If you don’t have the s3:ListBucket permission, Amazon S3 returns an HTTP status code 403 ("access denied") error.
AWS HACK
You can run the following command to raise ERROR if the file already exists
Run aws s3 sync command to sync the file to s3, it will return the copied path if the file doesn't exist or it will give blank output if it exits
Run wc -c command to check the character count and raise an error if the output is zero
com=$(aws s3 sync dist/ s3://my-bucket/production/ | wc -c);if [[ $com -ne 0
]]; then exit 1; else exit 0; fi;
OR
#!/usr/bin/env bash
com=$(aws s3 sync dist s3://my-bucket/production/ | wc -c)
echo "hello $com"
if [[ $com -ne 0 ]]; then
echo "File already exists"
exit 1
else
echo "success"
exit 0
fi
I voted up aviggiano. Using his example above, I was able to get this to work in my windows .bat file. If the S3 path exists it will throw an error and end the batch job. If the file does not exist it will continue on to perform the copy function. Hope this helps some one.
:Step1
aws s3 ls s3://00000000000-fake-bucket/my/s3/path/inbound/test.txt && ECHO Could not copy to S3 bucket becasue S3 Object already exists, ending script. && GOTO :Failure
ECHO No file found in bucket, begin upload.

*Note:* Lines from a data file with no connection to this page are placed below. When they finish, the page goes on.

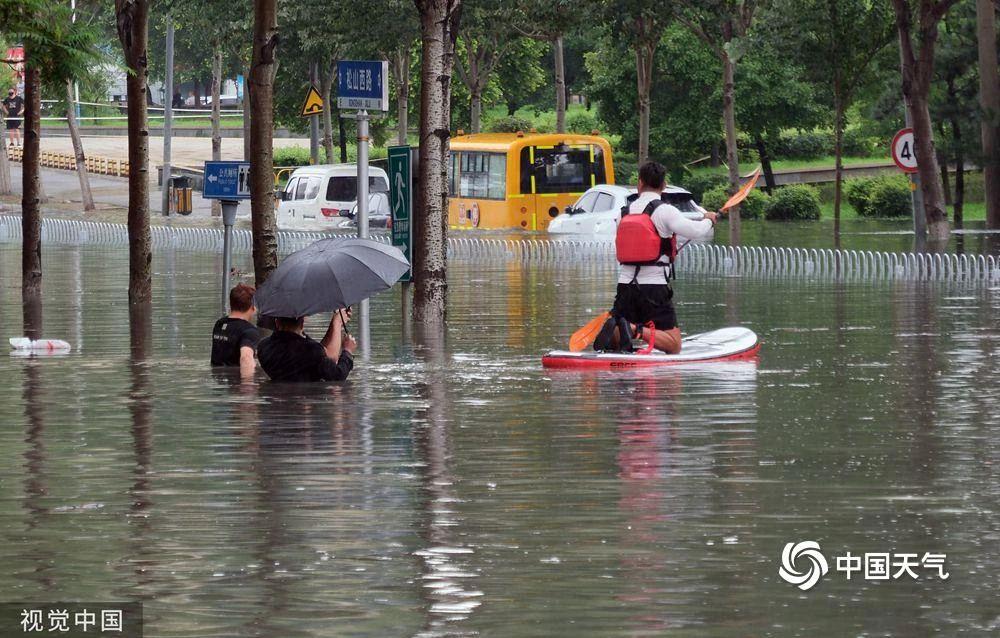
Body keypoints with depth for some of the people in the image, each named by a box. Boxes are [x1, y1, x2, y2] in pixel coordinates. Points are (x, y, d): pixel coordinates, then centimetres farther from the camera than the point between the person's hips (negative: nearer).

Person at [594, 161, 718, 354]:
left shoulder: (625, 212, 10)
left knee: (613, 341, 16)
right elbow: (697, 232, -17)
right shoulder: (664, 210, -7)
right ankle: (635, 330, -26)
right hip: (654, 287, -5)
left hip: (625, 286, 5)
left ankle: (615, 329, -19)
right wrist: (708, 220, 6)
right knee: (673, 345, -2)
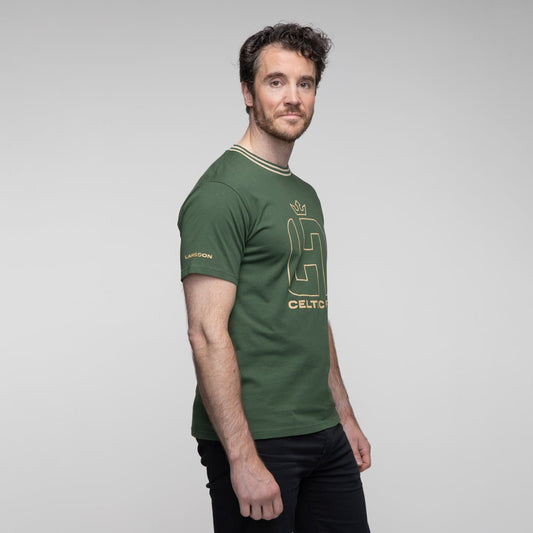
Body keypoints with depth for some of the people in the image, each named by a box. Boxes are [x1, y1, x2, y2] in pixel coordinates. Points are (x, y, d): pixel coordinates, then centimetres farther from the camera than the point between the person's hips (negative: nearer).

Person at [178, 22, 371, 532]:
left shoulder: (305, 195, 16)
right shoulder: (222, 191, -12)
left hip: (324, 435, 8)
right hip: (255, 438, -8)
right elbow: (207, 333, -19)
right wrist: (242, 459, -23)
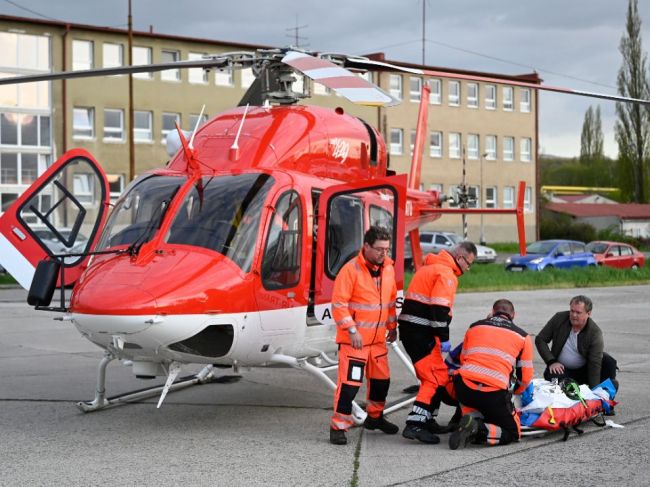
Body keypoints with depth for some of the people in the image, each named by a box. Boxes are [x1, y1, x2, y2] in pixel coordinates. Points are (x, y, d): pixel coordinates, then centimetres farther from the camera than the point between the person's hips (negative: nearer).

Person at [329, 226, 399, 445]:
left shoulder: (388, 268, 6)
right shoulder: (351, 270, -16)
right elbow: (338, 304, -17)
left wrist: (392, 326, 21)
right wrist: (352, 330, -22)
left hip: (378, 337, 7)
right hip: (353, 339, -7)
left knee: (381, 378, 18)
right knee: (350, 382, -10)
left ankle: (375, 417, 38)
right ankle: (338, 426, -2)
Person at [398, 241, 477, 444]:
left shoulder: (431, 267, 21)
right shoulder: (446, 274, -11)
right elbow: (439, 308, -21)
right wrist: (444, 338, -17)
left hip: (410, 328, 10)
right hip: (420, 332, -10)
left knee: (433, 375, 20)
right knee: (437, 378, -11)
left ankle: (427, 420, 26)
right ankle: (414, 425, -19)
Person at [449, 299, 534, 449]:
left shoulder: (474, 327, 21)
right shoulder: (522, 336, 15)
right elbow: (525, 377, 17)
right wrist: (511, 391, 37)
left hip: (464, 387, 3)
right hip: (495, 393, -3)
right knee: (512, 433, 13)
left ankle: (472, 418, 4)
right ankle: (478, 430, -16)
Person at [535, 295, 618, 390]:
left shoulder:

aws s3 cp Z:\MY\LOCAL\PATH\test.txt s3://00000000000-fake-bucket/my/s3/path/inbound/test.txt --exclude "*" --include "*.txt"
:Step2
ECHO YOU MADE IT, LET'S CELEBRATE
IF %ERRORLEVEL% == 0 GOTO :Success
GOTO :Failure
:Success
echo Job Endedsuccess
GOTO :ExitScript
:Failure
echo BC_Script_Execution_Complete Failure
GOTO :ExitScript
:ExitScript
I am running AWS on windows. and this is my simple script.
rem clean work files:
if exist SomeFileGroup_remote.txt del /q SomeFileGroup_remote.txt
if exist SomeFileGroup_remote-fileOnly.txt del /q SomeFileGroup_remote-fileOnly.txt
if exist SomeFileGroup_Local-fileOnly.txt del /q SomeFileGroup_Local-fileOnly.txt
if exist SomeFileGroup_remote-Download-fileOnly.txt del /q SomeFileGroup_remote-Download-fileOnly.txt
Rem prep:
call F:\Utilities\BIN\mhedate.cmd
aws s3 ls s3://awsbucket//someuser#domain.com/BulkRecDocImg/folder/folder2/ --recursive >>SomeFileGroup_remote.txt
for /F "tokens=1,2,3,4* delims= " %%i in (SomeFileGroup_remote.txt) do #echo %%~nxl >>SomeFileGroup_remote-fileOnly.txt
dir /b temp\*.* >>SomeFileGroup_Local-fileOnly.txt
findstr /v /I /l /G:"SomeFileGroup_Local-fileOnly.txt" SomeFileGroup_remote-fileOnly.txt >>SomeFileGroup_remote-Download-fileOnly.txt
Rem Download:
for /F "tokens=1* delims= " %%i in (SomeFileGroup_remote-Download-fileOnly.txt) do (aws s3 cp s3://awsbucket//someuser#domain.com/BulkRecDocImg/folder/folder2/%%~nxi "temp" >>"SomeFileGroup_Download_%DATE.YEAR%%DATE.MONTH%%DATE.DAY%.log")
I Added Date to the path in-order to not override the file:
aws cp videos/video_name.mp4 s3://BUCKET_NAME/$(date +%D-%H:%M:%S)
So that way I will have history and the existing file won't be overriddend.